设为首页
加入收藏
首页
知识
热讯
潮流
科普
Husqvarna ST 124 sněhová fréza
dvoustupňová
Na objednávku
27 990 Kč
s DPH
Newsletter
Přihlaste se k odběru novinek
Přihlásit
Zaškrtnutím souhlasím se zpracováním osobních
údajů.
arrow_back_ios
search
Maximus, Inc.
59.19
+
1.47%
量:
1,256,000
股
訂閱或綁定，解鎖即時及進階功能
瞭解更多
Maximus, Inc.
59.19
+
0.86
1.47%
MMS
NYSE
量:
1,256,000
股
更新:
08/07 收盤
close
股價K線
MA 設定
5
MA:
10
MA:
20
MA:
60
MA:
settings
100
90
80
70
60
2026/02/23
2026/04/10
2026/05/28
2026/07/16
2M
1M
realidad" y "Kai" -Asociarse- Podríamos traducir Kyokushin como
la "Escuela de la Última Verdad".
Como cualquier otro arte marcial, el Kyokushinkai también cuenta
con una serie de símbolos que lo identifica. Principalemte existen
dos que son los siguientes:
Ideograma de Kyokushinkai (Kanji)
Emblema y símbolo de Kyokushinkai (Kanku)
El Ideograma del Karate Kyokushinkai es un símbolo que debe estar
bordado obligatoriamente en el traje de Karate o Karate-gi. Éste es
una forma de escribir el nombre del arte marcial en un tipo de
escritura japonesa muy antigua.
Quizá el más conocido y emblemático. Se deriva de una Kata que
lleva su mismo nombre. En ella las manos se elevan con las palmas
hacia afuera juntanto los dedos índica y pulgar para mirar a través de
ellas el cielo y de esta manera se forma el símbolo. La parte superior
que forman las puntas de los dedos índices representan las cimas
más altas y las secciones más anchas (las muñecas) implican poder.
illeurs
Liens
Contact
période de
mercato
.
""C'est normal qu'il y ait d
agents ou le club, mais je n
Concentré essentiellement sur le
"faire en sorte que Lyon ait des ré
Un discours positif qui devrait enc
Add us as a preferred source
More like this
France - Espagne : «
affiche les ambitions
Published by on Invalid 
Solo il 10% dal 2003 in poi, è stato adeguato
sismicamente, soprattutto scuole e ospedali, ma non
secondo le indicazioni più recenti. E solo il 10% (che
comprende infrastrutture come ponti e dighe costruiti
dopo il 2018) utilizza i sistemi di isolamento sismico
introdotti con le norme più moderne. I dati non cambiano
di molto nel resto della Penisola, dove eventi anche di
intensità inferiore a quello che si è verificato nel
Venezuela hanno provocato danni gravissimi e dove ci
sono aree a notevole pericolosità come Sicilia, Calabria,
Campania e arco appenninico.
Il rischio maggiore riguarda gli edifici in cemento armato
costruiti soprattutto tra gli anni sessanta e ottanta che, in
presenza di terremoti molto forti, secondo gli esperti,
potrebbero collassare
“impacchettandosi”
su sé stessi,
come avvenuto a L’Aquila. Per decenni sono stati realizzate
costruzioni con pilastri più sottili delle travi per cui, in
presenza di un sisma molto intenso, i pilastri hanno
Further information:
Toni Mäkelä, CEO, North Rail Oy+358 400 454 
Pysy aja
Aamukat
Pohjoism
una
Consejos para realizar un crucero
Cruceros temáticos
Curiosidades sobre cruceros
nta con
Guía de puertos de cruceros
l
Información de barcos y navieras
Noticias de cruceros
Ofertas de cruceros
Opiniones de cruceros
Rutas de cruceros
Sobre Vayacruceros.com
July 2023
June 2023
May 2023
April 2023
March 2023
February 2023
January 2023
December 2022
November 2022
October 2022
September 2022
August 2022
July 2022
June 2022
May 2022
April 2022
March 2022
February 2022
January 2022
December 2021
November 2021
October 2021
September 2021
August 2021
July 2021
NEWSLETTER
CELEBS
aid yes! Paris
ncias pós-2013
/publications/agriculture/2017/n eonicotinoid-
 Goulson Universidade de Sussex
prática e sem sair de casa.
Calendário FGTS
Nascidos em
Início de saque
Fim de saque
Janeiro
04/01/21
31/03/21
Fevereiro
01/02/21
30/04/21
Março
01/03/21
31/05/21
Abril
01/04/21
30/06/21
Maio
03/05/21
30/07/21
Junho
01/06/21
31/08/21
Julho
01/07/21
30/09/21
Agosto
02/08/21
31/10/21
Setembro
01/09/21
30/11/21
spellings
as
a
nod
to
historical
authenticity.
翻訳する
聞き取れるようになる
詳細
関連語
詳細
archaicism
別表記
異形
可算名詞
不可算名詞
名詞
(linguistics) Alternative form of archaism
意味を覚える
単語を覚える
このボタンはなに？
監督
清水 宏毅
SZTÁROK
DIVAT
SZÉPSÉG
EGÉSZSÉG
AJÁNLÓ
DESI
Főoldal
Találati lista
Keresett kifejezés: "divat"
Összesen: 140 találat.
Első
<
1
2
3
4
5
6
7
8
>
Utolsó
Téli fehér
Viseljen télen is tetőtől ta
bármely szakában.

____________________

§ **Exercise goal**
Please go through the data above and copy each line that has the word "hanno".

§ **Worked solution**
Venezuela hanno provocato danni gravissimi e dove ci
presenza di un sisma molto intenso, i pilastri hanno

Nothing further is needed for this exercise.